Following her performance with the Chicago Jazz Ensemble where Stephanie served as a late minute replacement for Grammy Award-winning singer Ledisi, Chicago Tribune’s leading art critic Howard Reich proclaimed, “The woman can sing and indisputably knows how to reach out across the footlights . . . bringing heft to music of the Gershwins and Cole Porter without pushing volume levels. Clearly she values plush sound and knows how to produce it.”   Music critic James Walker added, “Stephanie Jordan . . . stepped in and simply mesmerized the near capacity Harris Theater crowd with a sparkling performance that surely put her in good stead with the astute Chicago audience. . . . “

Bill Milkowski of JazzTimes Magazine said of her Jazz at Lincoln Center performance; “Stephanie Jordan, a standout here, was the real discovery of the evening.

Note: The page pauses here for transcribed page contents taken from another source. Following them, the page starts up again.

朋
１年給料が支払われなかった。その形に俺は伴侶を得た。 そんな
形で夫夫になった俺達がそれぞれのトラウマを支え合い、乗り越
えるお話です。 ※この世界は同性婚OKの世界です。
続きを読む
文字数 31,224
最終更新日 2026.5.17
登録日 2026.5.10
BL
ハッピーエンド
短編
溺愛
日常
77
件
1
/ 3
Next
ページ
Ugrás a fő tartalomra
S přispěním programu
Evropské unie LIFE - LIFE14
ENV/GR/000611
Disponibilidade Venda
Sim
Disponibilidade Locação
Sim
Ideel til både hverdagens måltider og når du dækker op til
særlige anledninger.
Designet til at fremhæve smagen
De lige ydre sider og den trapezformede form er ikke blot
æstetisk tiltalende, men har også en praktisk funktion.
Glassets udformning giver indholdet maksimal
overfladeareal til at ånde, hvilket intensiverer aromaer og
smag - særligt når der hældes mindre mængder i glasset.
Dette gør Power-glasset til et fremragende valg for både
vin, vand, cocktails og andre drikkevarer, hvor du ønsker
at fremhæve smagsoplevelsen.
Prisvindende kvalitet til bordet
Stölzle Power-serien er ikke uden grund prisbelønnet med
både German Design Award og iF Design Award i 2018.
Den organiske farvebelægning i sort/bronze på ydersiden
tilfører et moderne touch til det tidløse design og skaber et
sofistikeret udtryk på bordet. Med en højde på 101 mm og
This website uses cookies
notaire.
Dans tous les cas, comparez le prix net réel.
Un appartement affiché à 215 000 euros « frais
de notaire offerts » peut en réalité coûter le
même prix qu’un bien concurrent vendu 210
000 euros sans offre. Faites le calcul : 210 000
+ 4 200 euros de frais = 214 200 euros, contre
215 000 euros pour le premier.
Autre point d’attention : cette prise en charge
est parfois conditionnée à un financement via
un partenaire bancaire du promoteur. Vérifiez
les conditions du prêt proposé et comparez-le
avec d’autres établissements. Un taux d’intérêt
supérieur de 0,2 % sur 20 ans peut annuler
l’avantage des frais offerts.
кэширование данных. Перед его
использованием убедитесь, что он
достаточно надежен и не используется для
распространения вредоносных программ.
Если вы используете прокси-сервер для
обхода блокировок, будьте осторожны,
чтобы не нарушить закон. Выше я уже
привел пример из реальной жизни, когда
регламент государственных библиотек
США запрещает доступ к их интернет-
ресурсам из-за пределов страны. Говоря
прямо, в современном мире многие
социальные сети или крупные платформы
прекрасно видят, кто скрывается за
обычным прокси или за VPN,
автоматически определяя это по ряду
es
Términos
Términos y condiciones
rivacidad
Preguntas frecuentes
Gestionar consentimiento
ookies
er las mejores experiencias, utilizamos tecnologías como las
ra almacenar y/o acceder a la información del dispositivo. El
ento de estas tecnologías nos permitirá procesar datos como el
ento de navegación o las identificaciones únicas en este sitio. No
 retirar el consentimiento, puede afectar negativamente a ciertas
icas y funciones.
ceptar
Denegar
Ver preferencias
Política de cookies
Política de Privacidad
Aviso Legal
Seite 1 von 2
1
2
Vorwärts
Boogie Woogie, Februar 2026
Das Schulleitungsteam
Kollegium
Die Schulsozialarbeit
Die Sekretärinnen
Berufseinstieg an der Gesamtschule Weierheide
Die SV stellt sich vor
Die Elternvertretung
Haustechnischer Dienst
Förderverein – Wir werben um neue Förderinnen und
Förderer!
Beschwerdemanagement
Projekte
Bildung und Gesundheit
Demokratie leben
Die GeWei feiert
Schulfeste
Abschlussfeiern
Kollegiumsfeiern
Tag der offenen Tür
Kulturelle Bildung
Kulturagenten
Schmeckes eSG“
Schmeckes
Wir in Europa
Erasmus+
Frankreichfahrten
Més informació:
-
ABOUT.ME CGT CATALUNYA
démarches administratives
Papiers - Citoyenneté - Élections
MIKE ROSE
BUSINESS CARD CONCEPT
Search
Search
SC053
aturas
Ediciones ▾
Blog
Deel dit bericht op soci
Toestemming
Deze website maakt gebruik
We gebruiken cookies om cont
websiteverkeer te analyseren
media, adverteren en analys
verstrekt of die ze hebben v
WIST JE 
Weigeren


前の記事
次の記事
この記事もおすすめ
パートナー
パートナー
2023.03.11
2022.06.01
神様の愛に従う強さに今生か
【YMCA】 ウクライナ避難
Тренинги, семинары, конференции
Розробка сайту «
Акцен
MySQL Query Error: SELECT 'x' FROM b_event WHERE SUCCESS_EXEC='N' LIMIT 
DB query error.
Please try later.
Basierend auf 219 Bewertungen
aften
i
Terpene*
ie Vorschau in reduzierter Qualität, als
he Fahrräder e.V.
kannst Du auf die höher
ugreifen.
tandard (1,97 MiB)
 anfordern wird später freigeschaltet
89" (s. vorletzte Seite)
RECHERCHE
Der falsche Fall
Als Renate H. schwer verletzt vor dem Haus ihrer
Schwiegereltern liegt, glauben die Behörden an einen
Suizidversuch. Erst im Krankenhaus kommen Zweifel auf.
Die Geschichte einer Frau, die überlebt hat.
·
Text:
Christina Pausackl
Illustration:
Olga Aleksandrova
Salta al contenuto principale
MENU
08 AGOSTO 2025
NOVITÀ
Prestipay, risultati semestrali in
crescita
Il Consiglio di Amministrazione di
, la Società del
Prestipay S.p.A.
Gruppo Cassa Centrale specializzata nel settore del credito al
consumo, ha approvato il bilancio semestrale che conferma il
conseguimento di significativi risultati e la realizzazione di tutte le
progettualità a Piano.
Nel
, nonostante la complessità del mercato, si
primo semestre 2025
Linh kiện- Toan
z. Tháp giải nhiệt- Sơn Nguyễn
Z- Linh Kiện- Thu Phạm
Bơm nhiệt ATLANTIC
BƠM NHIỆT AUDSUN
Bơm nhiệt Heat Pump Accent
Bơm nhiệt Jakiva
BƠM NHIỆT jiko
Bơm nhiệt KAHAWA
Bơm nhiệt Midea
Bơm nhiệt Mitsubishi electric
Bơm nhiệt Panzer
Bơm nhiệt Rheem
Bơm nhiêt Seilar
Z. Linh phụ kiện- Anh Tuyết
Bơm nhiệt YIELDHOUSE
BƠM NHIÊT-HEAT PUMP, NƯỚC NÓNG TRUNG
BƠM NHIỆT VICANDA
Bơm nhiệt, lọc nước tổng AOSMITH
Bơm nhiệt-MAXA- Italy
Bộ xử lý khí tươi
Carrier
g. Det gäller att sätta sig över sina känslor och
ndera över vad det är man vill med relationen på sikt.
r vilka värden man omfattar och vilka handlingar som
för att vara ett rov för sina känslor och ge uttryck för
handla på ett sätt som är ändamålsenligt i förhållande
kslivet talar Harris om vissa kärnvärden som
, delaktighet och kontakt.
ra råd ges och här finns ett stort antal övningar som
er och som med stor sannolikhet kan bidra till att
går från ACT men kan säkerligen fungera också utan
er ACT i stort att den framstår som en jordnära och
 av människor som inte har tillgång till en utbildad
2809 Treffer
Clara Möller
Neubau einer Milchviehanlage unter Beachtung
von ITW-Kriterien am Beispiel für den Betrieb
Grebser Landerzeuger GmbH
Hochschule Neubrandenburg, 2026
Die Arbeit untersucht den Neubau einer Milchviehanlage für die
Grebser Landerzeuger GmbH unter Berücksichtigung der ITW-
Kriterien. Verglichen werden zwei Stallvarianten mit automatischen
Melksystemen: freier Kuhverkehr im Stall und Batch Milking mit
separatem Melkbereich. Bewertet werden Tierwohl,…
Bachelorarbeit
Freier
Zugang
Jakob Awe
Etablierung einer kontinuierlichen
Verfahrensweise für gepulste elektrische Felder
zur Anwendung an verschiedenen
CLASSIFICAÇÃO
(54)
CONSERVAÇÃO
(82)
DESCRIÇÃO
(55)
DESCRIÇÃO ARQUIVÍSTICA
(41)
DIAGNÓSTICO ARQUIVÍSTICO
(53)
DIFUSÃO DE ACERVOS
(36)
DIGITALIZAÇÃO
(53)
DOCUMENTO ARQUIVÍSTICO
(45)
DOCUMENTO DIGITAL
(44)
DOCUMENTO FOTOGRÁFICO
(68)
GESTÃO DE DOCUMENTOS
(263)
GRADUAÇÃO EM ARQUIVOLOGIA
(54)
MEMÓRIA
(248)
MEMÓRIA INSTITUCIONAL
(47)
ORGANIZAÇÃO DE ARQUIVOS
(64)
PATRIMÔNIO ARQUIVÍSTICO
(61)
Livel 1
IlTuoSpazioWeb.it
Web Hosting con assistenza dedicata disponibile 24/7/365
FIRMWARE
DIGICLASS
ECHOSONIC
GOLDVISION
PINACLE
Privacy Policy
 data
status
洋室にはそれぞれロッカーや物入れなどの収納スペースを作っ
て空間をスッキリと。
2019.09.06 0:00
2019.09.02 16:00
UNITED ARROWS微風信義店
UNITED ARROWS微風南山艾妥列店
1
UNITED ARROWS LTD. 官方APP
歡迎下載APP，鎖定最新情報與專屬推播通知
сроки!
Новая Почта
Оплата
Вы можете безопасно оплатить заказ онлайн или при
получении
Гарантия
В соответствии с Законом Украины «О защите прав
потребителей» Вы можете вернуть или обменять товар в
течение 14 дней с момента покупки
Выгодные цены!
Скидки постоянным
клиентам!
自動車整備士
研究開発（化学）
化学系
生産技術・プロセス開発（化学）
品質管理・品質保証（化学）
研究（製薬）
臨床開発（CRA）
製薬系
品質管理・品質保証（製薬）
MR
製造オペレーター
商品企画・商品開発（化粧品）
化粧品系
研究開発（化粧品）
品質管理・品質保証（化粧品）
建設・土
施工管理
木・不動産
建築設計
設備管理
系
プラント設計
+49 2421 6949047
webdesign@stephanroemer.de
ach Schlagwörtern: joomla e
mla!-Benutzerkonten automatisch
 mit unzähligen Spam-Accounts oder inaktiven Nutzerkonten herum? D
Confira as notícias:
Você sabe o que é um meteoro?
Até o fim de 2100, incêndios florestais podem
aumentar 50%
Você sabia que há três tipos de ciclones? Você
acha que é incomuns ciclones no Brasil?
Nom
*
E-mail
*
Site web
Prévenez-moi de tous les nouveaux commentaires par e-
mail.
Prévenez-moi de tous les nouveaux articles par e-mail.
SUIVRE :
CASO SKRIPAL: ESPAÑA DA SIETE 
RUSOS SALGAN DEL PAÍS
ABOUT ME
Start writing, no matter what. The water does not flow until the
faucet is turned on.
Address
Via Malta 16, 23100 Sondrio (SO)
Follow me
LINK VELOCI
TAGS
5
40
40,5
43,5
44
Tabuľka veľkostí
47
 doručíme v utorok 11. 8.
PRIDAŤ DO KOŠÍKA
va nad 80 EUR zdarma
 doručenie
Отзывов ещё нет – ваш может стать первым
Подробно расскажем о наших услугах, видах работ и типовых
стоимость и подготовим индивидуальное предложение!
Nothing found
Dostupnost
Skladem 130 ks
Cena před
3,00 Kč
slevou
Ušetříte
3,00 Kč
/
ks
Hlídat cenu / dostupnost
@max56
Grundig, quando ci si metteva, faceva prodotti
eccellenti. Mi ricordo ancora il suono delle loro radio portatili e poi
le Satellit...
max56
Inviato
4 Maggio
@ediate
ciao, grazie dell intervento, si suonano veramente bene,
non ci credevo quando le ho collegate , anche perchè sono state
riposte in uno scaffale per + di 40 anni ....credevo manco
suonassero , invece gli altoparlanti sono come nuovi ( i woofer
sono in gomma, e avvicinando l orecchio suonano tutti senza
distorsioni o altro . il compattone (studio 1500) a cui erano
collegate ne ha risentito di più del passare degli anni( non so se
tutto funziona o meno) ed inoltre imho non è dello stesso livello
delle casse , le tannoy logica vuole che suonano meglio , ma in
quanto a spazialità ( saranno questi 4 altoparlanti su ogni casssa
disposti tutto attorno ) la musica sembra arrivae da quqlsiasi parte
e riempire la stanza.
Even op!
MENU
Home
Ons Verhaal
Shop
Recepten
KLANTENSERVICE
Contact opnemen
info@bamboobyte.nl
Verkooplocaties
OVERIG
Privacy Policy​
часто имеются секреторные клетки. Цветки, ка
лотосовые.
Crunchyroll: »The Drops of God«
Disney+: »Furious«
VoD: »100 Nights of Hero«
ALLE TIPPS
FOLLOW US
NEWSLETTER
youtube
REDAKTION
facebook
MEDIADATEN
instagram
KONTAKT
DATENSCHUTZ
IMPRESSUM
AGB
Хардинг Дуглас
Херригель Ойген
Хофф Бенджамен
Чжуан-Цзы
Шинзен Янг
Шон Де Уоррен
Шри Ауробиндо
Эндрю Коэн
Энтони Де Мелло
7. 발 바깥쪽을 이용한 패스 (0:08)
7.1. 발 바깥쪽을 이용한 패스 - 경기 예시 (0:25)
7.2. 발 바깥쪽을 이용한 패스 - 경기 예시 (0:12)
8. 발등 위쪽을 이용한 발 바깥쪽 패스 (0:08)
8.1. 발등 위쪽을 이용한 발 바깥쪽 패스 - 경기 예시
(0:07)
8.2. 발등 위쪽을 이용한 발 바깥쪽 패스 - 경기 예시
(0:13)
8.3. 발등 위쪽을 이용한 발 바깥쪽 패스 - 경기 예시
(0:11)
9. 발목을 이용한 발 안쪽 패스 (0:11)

Her haunting rendition of (Here’s To Life) this bittersweet ode associated with Shirley Horn was delivered with uncanny poise and a depth of understated soul that mesmerized the crowd and registered to the back rows. Singing with clarity of diction that recalled Nat “King” Cole . . .”

The Washington Post boasts of her Kennedy Center performance, “Contributing intimate and thoroughly enjoyable interludes were . . . A poised, soulfully articulate vocalist, Jordan turned in a performance that warmly evoked the influence of Abbey Lincoln, Shirley Horn, Carmen McRae and other jazz greats.”

Ms. Jordan is the fifth performer to emerge from a family of New Orleans bred musicians.  As the daughter of renowned Avant-jazz saxophonist and teacher Edward “Kidd” Jordan, Stephanie’s musical roots run deep.